While we all have heard the saying, “Beauty is in the eye of the beholder,” isn’t it funny how many of us look for perfection in so many things? From finding that perfect home, perfect car, perfect mate, or perfect job, people always seem to be striving for perfection, especially in our Western culture. The Japanese however, have a different concept in regards to beauty and perfection—wabi sabi, or “imperfect beauty.” So what exactly is wabi sabi?
According to the article, The Wabi-Sabi Self, by Jessie Sholl, “Wabi Sabi has its roots in the traditional Japanese tea ceremony and is sometimes explained by using the example of a well-loved teacup, made by artist’s hands, cracked or chipped by use.
Such traces remind the observer that nothing is permanent—even fixed objects are subject to change.”¹ The cracks and chips are seen as an asset and are prized, instead of making the cup seem, old and broken. Author, Leonard Koren, tells us that “wabi sabi is the beauty of things imperfect, impermanent, and incomplete, the antithesis of our classical Western notion of beauty as something perfect, enduring, and monumental. Some examples would be an asymmetrical heirloom vegetable, crow’s feet, frayed sleeves of a favorite sweater, exposed brick, variations in the grain of wood or stone, or a first draft of a book.”²
In the United States, most of us have grown up in a world of ideals with the media constantly influencing our thoughts of perfection. We strive for the best job, ideal body, perfect weight, etc., and often times, if we don’t have them, or can’t achieve them, we beat ourselves up, sabotage our well-being, or cause ourselves and others, unnecessary stress. While we all have things that we don’t like about ourselves, many of them are things that we can’t change, like big feet, curly hair, a large framed body, or wrinkles. We need to remember instead what Eleanor Roosevelt once said, “Beautiful young people are accidents of nature, but beautiful old people are works of art,”³ so embrace your laugh lines! They are a snapshot of joy!
I recently finished writing a book. This was a new endeavor, so while I was excited and inspired, I also felt a little overwhelmed at times and had some anxiety during the undertaking. After the editing process, I still noticed some errors and kept beating myself up, trying to get the book and layout just right. After awhile, I realized I could make changes forever, but even some of the best books out there aren’t perfect and contain mistakes. While oversights can happen, it doesn’t make the whole book or project bad. It just shows our human side.
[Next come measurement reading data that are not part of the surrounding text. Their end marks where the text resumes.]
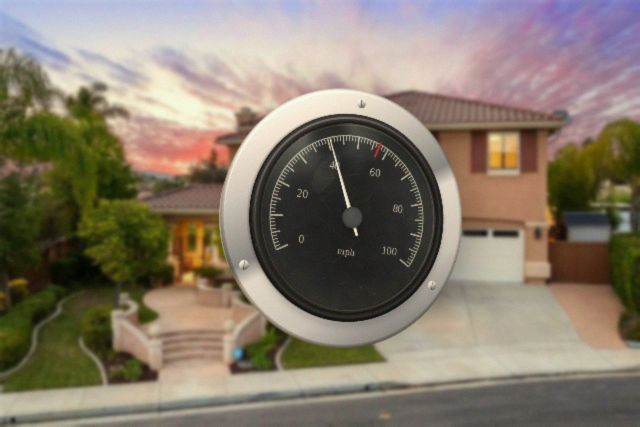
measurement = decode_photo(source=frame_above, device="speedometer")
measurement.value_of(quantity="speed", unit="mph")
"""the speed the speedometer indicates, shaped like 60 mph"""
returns 40 mph
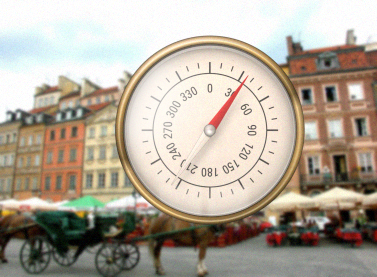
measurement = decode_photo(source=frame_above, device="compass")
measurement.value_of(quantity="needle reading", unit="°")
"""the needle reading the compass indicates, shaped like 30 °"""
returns 35 °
So I sent my book off to print, realizing it was my first book and probably wasn’t perfect and probably never would be. I reminded myself that it had a lot of useful information and a good message for us all, which is why I wrote it in the first place. It’s called Wholey Cow A Simple Guide To Eating And Living and can be found on Amazon. I hope you check it out.
Here is the link.
Maybe we should all embrace a little Japanese wisdom and let some of our desires for perfection go. After all, what is wrong with being more authentic and accepting ourselves and the things the way they are? Choosing a wabi sabi life might just make us all a little happier.
Thanks for reading!
¹ Sholl, Jessie. “The Wabi-Sabo Self.” Experience Life. January/February 2014.
² Roberts, Gretchen. “Wabi Sabi Your Life: 6 Strategies for Embracing Imperction,” Whole Living. October 2010.
³ Sholl, Jessie. “The Wabi-Sabo Self.” Experience Life. January/February 2014.